The complainant first contacted the charity in December 2017, asking for communication to be blocked with their relative, who was showing signs of memory loss, but the charity failed to add the person to their suppression list, the report says.
Then, in June 2019, the complainant asked that the person be added to the list again, but although the charity complied with the request it still contacted that person again the following August. In total the person received 15 mailings after the first suppression request was made, the report says.
The regulator says in the report that it accepts human error led to the charity failing to comply with the first suppression request, and it had not been a deliberate attempt to target a vulnerable person. But it adds that the charity had breached the aspects of the code relating to managing data and requests to stop direct marketing.
Jackie Harbor, director of fundraising at Blind Veterans UK, said the charity accepted “full liability” for the error in complaints handling and apologised to all those affected.
“Although this has been recognised as being due to human error, we have still taken action to improve our procedures to best ensure this does not happen again,” she said.
“We have informed the Fundraising Regulator that we have acted to remove those who request it from our marketing activities within 21 days.

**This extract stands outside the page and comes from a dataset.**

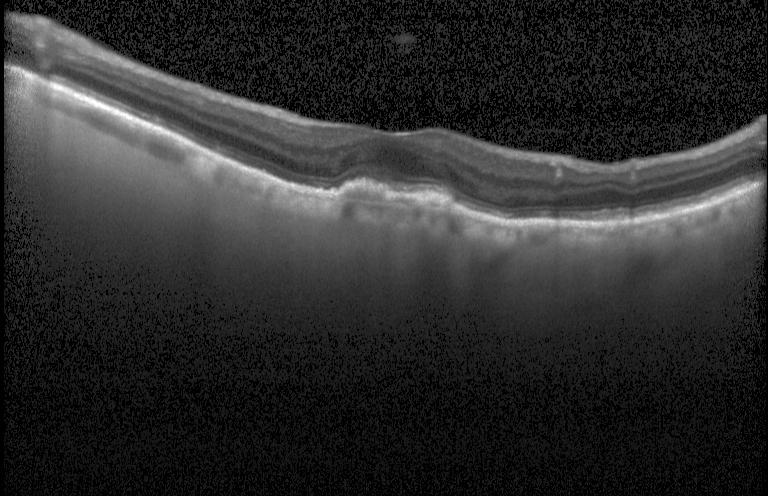 Diagnosis: a choroidal neovascular membrane.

We will continue to monitor this target to ensure it is met and will also work to improve it in the future.”
She said the charity had also finished developing its vulnerable persons policy according to the principles laid out in the code.
In a separate judgement, also published today, the regulator found that Coping with Cancer North East had not breached the code, but a third-party company employed by the charity to carry out clothing collections had done so.
The regulator found that Unicare Limited had breached the sections of the code dealing with unreasonably persistent fundraising and being respectful when it continued to distribute bags to an address that was on its “no-call” list.
The complainant said they had received 10 bags in as many weeks, despite contacting the agency three times to stop the deliveries, and eventually complained directly to the charity.
The regulator’s report says it recognises the efforts CCNE had made to ensure the agency complied with the code, so the charity had not breached it. But it said the agency’s response to the complaints contained errors and omissions, so it had broken the code’s rules on complaint handling.
Maggie Bailey, who took over as chief executive of CCNE in 2019, said she had quickly become aware “that despite our best efforts, we weren’t able to work with Unicare to the standard we wanted to”.
She said the charity had ended its contract with Unicare last year and would complete its six-month notice period in May.
She said the charity would no longer use collection bags for fundraising.
Third Sector was unable to contact Unicare for comment.